=== Alıştırma yönergeleri ===
a: Kaynak metnin "Akif - …Ocağımdan" sözlerinden "(Kemal, 1958: 11)." sözlerine kadarki bölümünü, "haremimi" yerine "eşimi" koyarak değiştirip yeniden yazın.
b: Şu ifadeler kaynak metinle uyuşuyor mu? Her biri için evet ya da hayır deyin ve kaynak metinden belirleyici sözleri aynen alıntılayın.
(i) Akif Bey, edebiyatımıza denizi sokan ilk yapıt sayılır.
(ii) İnsan doğayı denetim altına alamamaktadır.
(iii) Akif, babasına yazdığı mektubu küçük kardeşine verir.

**** Kaynak metin ****

Şahin - … Korkmazsın bilirim ya, ölümden korkuyorsan ne diye asker oldun? Yediğin ekmeği kendine helal etmek istemez misin? (Eliyle uzakları göstererek) Şuraları alan babalarımız seni böyle görselerdi ne derlerdi? ”Bizden değil bu canım” derlerdi… Kavga, onlar için düğün, bayramdı… Böyle günlerde onları evlerine zincirle bağlasalar kahrolurlardı canım… İnsan devleti için birkaç ay evinden ayrılsa kıyamet mi kopar?


Akif - …Ocağımdan ayrılırken biraz mahzun oluyorsam ne çıkar? Vatanımı ne kadar seviyorsam, haremimi de ona yakın seviyorum, ayıp mı? Ondan kederli ayrılmam devletim için sevinçle ölmeme engel mi olur? Yani vatanını seven adamın başka hiçbir şeyi sevmemesi mi lazım gelir?

(Kemal, 1958: 4–6).

Akif, babasına yazdığı mektubu Şahin’e verirken:

Akif - … Tanrı nasip eder de şehit olursam… Vatanım için öldüğüme iftihar etsin… Bu bir! Mektupları küçük kardeşime okusun da desin ki: “Vatanıma, benim kadarcık olsun hizmet etmeden gelirse, yanıma kabul etmem!”. Bu iki…

(Kemal, 1958: 11).

Akif Bey, edebiyatımıza denizi sokan ilk yapıt olarak kabul edilir. Deniz tasvirleri yapılırken, insanoğlunun denizle mücadelesi verilir. İnsan doğayı denetim altına alabilmektedir. Ama oyunun bütününde görülen, doğa karşısında öylesine güçlü olan insanoğlunun kendi duyguları, tutkuları karşısında güçsüz kaldığıdır. Kurşundan, ateşten, sudan korkmamak yetmez, yürekte açılacak yaralara da dayanmak gerekir, gerçek yiğitlik budur.

**** Verilen bilgiler ****

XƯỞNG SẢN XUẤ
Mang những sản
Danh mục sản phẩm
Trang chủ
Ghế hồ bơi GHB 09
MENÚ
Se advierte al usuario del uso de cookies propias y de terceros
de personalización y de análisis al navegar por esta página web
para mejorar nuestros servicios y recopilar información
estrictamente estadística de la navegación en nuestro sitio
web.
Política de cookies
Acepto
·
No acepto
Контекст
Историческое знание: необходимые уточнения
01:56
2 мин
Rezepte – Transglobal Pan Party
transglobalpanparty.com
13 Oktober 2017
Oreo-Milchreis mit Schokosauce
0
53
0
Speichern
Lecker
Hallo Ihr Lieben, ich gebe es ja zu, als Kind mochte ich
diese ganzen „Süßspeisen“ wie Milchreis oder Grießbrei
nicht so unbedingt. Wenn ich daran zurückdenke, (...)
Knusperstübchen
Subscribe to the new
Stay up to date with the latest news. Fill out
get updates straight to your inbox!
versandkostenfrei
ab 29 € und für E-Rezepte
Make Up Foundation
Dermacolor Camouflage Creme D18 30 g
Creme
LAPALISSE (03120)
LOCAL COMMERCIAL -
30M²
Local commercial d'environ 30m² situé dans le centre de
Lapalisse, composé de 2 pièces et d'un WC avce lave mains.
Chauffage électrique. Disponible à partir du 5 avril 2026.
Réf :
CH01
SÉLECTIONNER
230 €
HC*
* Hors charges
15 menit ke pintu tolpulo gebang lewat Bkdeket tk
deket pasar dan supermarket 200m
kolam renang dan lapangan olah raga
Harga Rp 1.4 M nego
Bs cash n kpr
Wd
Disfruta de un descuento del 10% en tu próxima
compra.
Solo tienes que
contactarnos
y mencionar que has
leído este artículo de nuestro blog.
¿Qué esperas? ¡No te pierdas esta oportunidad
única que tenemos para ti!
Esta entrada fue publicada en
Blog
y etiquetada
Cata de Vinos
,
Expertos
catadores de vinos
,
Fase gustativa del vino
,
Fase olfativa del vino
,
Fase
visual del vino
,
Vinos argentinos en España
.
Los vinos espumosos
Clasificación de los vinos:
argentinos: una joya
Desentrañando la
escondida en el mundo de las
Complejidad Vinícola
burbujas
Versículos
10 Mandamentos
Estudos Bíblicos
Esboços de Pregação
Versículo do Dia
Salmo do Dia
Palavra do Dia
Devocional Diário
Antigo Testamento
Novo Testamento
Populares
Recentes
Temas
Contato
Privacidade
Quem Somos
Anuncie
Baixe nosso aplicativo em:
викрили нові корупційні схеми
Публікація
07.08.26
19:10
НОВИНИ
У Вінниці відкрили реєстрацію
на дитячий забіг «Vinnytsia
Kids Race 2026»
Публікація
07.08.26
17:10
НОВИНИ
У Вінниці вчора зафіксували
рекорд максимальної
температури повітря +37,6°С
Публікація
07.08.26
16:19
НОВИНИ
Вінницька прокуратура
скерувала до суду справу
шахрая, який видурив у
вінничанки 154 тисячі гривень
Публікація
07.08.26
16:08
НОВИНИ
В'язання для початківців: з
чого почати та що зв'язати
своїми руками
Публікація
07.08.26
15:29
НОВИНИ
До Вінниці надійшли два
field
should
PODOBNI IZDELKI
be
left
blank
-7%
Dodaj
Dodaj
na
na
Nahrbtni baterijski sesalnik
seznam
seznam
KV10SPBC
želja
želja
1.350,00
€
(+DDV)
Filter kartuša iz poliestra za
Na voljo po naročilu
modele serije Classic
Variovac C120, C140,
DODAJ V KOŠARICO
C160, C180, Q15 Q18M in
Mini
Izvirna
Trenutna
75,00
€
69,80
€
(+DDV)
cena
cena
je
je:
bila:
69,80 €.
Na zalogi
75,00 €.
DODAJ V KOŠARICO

****

=== Verilen yanıtlar ===
a:
Akif - …Ocağımdan ayrılırken biraz mahzun oluyorsam ne çıkar? Vatanımı ne kadar seviyorsam, eşimi de ona yakın seviyorum, ayıp mı? Ondan kederli ayrılmam devletim için sevinçle ölmeme engel mi olur? Yani vatanını seven adamın başka hiçbir şeyi sevmemesi mi lazım gelir?

(Kemal, 1958: 4–6).

Akif, babasına yazdığı mektubu Şahin’e verirken:

Akif - … Tanrı nasip eder de şehit olursam… Vatanım için öldüğüme iftihar etsin… Bu bir! Mektupları küçük kardeşime okusun da desin ki: “Vatanıma, benim kadarcık olsun hizmet etmeden gelirse, yanıma kabul etmem!”. Bu iki…

(Kemal, 1958: 11).

b:
(i) Evet: "Akif Bey, edebiyatımıza denizi sokan ilk yapıt olarak kabul edilir."
(ii) Hayır: "İnsan doğayı denetim altına alabilmektedir."
(iii) Hayır: "Akif, babasına yazdığı mektubu Şahin’e verirken"